TASK PROMPT ▸ Report every line in the entries below that contains the string "eventType", copying each line in full. Treat the match as case-sensitive.

THE RECORDS ▸

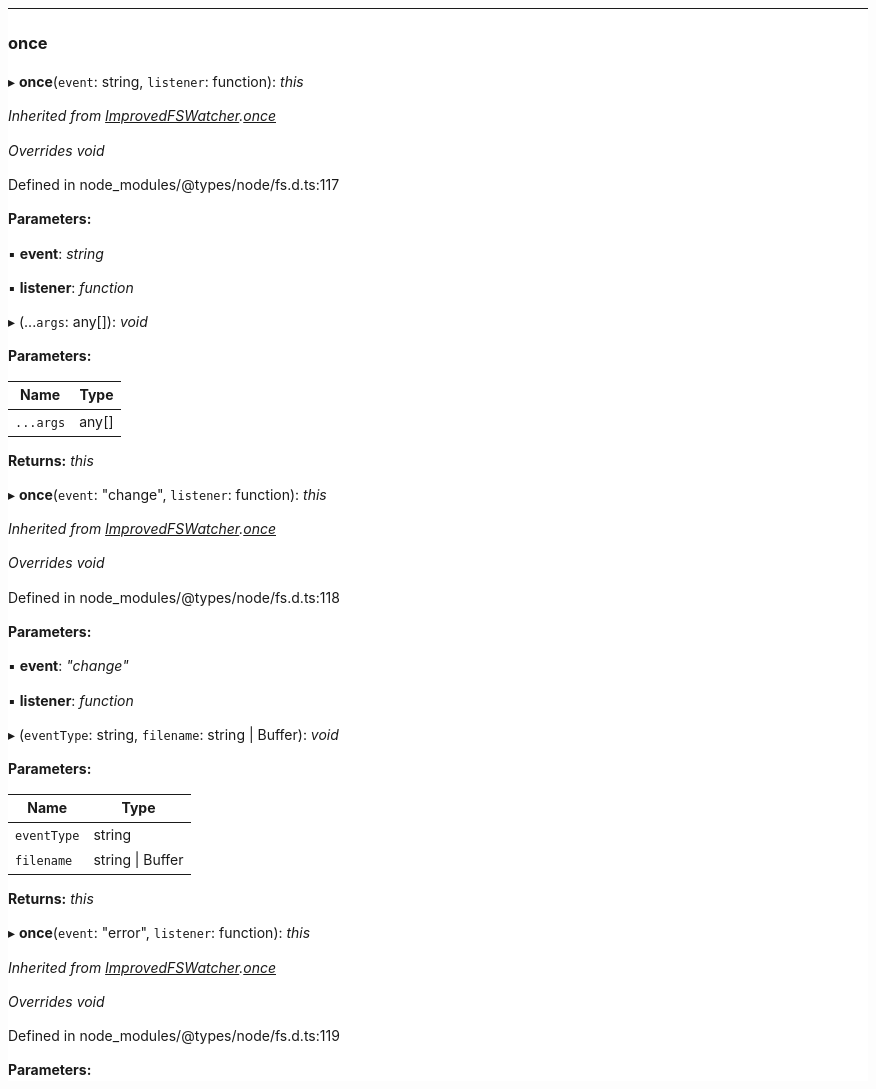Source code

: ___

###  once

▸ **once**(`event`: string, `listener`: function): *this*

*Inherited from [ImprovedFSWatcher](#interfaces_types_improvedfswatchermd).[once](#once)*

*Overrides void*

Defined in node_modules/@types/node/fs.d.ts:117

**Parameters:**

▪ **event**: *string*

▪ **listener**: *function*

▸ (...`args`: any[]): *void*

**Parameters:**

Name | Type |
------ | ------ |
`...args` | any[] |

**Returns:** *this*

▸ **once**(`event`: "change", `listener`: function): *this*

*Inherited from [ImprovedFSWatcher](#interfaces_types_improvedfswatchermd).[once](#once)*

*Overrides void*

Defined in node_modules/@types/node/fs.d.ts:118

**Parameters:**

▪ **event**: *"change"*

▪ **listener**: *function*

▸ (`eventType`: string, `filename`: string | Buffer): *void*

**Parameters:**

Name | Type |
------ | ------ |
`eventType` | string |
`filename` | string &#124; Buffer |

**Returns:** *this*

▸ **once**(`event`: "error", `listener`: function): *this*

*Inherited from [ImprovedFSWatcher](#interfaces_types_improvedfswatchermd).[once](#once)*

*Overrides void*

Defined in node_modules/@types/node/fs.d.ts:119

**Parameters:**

PROBLEM SOLUTION ▸
▸ (`eventType`: string, `filename`: string | Buffer): *void*
`eventType` | string |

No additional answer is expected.